When the line containing "Review the proposed" appears in the listing below, set it down along with each later line through the end, exactly as written, and nothing before it.

"""

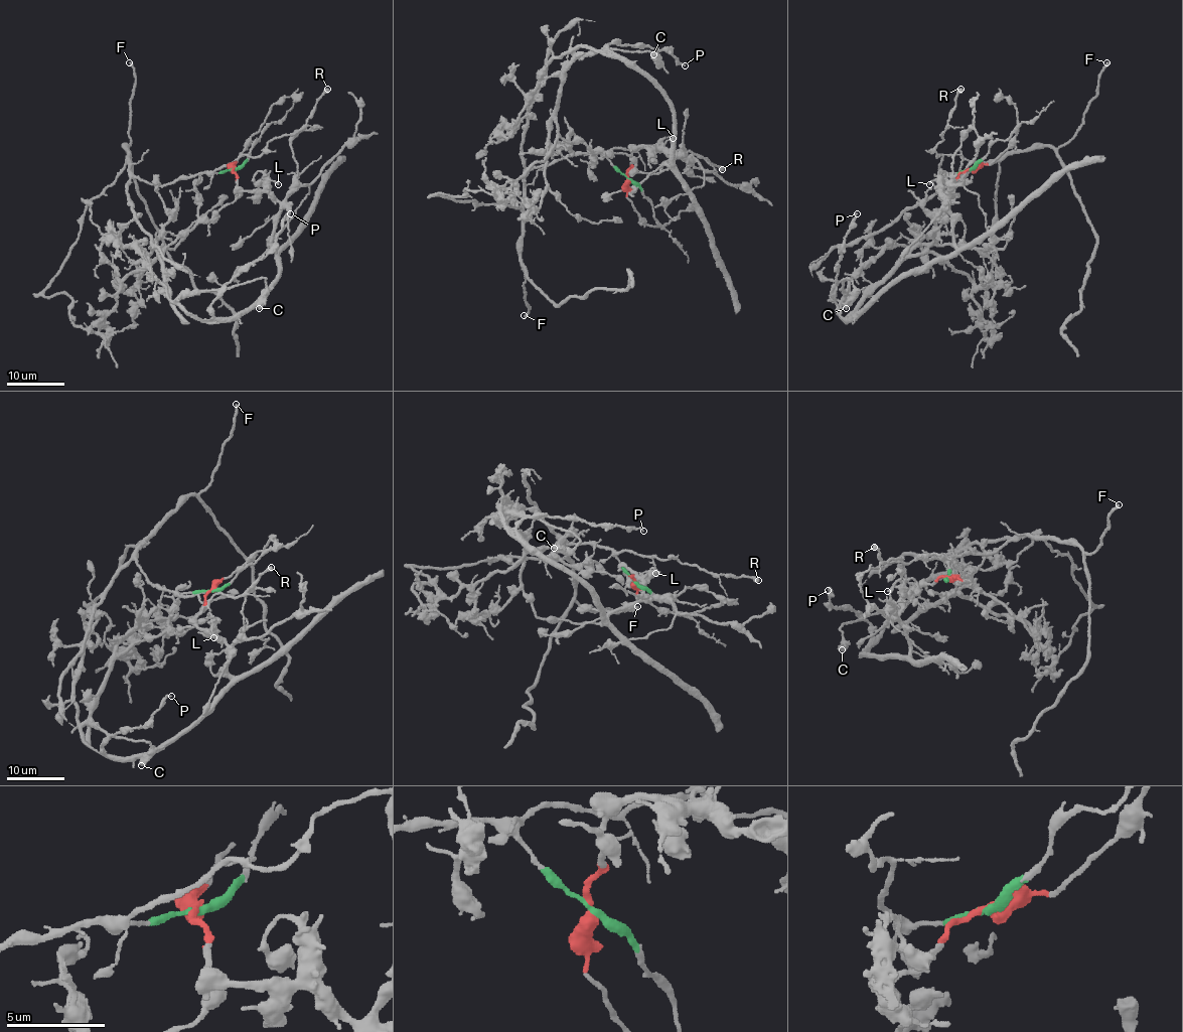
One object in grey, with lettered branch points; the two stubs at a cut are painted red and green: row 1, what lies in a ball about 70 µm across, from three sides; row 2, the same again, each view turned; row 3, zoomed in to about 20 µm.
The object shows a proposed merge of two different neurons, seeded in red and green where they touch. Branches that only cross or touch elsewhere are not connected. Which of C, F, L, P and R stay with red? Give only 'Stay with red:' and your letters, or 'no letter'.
Stay with red: C, L, P

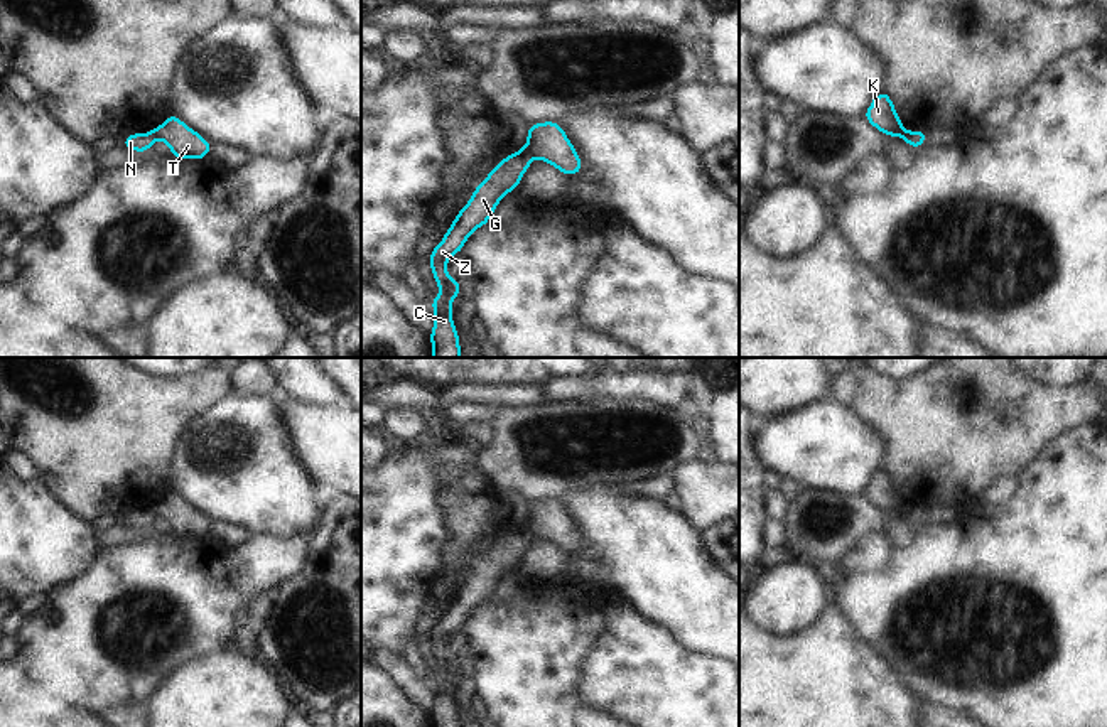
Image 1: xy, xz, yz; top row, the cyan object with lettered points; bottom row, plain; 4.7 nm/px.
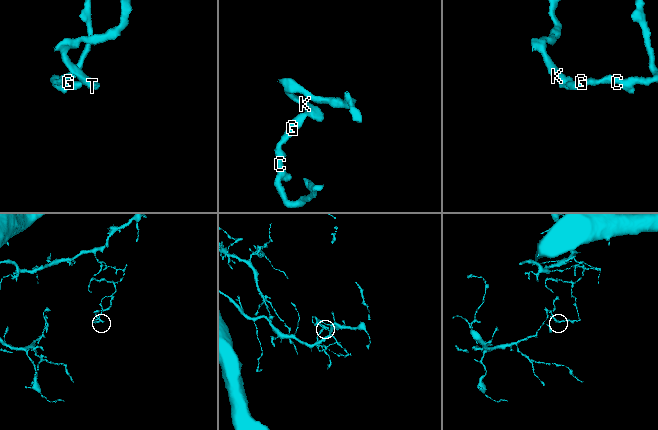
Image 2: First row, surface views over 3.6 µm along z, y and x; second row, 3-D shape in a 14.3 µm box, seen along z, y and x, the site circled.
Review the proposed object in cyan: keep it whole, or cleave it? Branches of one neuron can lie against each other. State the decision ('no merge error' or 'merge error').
merge error

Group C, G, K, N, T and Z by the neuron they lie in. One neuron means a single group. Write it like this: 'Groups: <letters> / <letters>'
Groups: C G N Z / K T

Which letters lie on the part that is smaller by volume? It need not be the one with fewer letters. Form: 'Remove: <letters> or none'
Remove: K, T

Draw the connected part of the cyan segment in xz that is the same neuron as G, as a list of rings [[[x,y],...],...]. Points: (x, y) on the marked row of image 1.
[[[526,147],[505,157],[471,194],[469,202],[457,213],[442,241],[432,250],[429,263],[440,293],[430,300],[434,329],[429,334],[432,358],[461,358],[459,334],[452,320],[451,304],[459,295],[462,283],[447,275],[447,260],[462,251],[471,233],[488,224],[501,197],[515,192],[528,170],[532,155]]]

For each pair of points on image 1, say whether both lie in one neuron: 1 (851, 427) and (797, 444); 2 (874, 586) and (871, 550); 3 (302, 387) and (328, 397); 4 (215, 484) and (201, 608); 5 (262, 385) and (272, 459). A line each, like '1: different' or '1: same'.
1: same
2: different
3: same
4: different
5: different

"""

▶ [RESPONSE AREA]:
Review the proposed object in cyan: keep it whole, or cleave it? Branches of one neuron can lie against each other. State the decision ('no merge error' or 'merge error').
merge error

Group C, G, K, N, T and Z by the neuron they lie in. One neuron means a single group. Write it like this: 'Groups: <letters> / <letters>'
Groups: C G N Z / K T

Which letters lie on the part that is smaller by volume? It need not be the one with fewer letters. Form: 'Remove: <letters> or none'
Remove: K, T

Draw the connected part of the cyan segment in xz that is the same neuron as G, as a list of rings [[[x,y],...],...]. Points: (x, y) on the marked row of image 1.
[[[526,147],[505,157],[471,194],[469,202],[457,213],[442,241],[432,250],[429,263],[440,293],[430,300],[434,329],[429,334],[432,358],[461,358],[459,334],[452,320],[451,304],[459,295],[462,283],[447,275],[447,260],[462,251],[471,233],[488,224],[501,197],[515,192],[528,170],[532,155]]]

For each pair of points on image 1, say whether both lie in one neuron: 1 (851, 427) and (797, 444); 2 (874, 586) and (871, 550); 3 (302, 387) and (328, 397); 4 (215, 484) and (201, 608); 5 (262, 385) and (272, 459). A line each, like '1: different' or '1: same'.
1: same
2: different
3: same
4: different
5: different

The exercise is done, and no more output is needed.